2. Name each random quantity and decision. Represent each random quantity with a circular node and a decision with a square node. Draw them in order of occurrence from left to right.
3. Identify any influences or dependencies between random quantities and decision.
Insert directed arcs between nodes that influence one another with the direction corresponding to the natural influence believed.
H
I G
Sequence
4. Determine any conditional independencies and represent them accurately.
5. Check to see that there are no directed cycles – i.e. a connected set of arcs in a directed path that leads out of one node and back itself.
6. Check that there any decision node that occurs before a later decision node has a directed arc from the former to the latter, Similarly, a chance node known to a given decision mode must be known to a later decision node. This is a requirement of the principle of coherence (Marshall and Oliver, 1995).

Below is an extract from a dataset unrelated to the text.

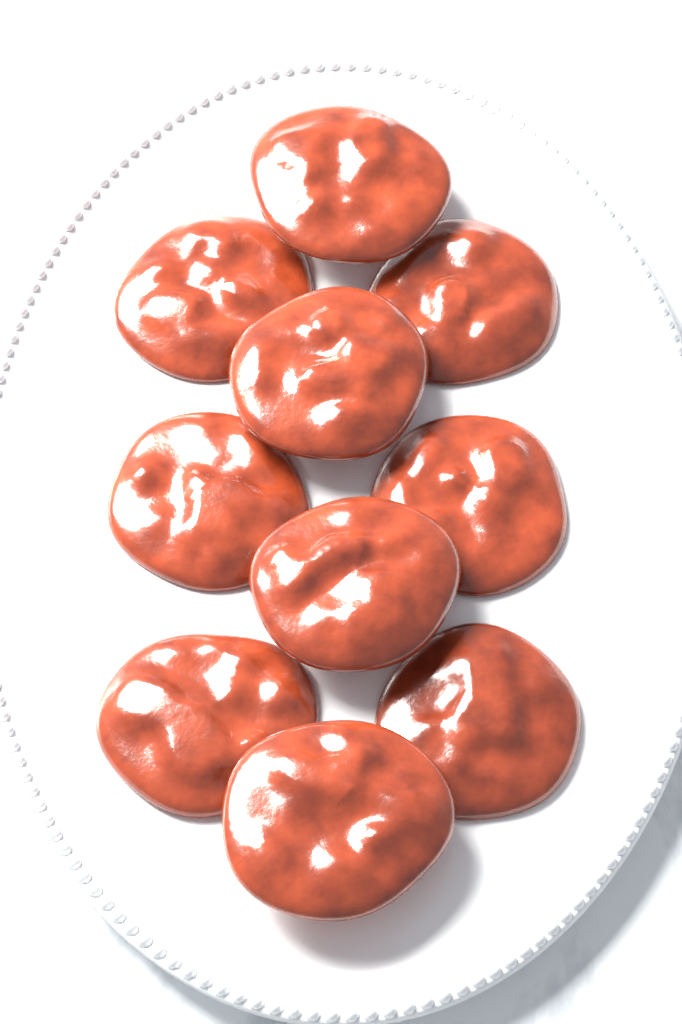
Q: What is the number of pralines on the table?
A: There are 10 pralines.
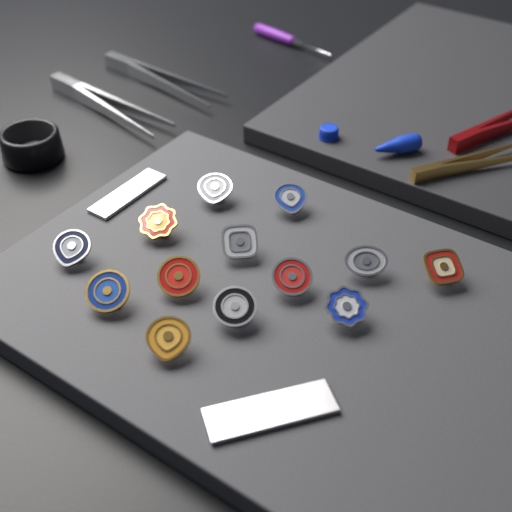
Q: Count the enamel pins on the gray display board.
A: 13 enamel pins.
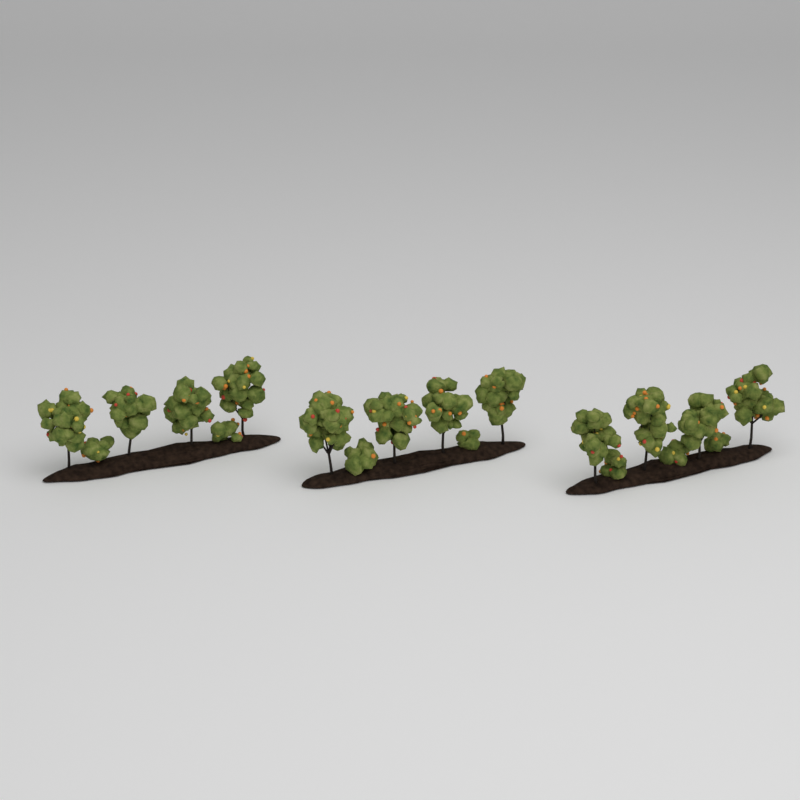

This process is fairly simple and thus alternative diagrams can be easily drawn. Clemen (1996) offers some other remarks on the construction of influence diagrams. First, the nature of the arc-relevance or sequence can be ascertained by the context of the arc within the diagram. Secondly, as stated in 5 of the procedure above, an influence diagram should not contain any cycles. Furthermore, although the construction of an influence diagram may be technically correct, there is no clear cut supposition to suggest that the influence diagram constructed is the only correct one. Thus, it cannot be stated that there is a unique correct diagram but that there are many ways in which a diagram can appropriately represent a decision problem. The representation that is the most appropriate is the one that is requisite for the decision maker. That is, a requisite model contains everything that the decision maker considers important in making the decision (Raiffa and Schlaifer, 2000). Incorporating all of the important concerns1 of the decision is the only way to get a requisite model and adequate representation of the problem.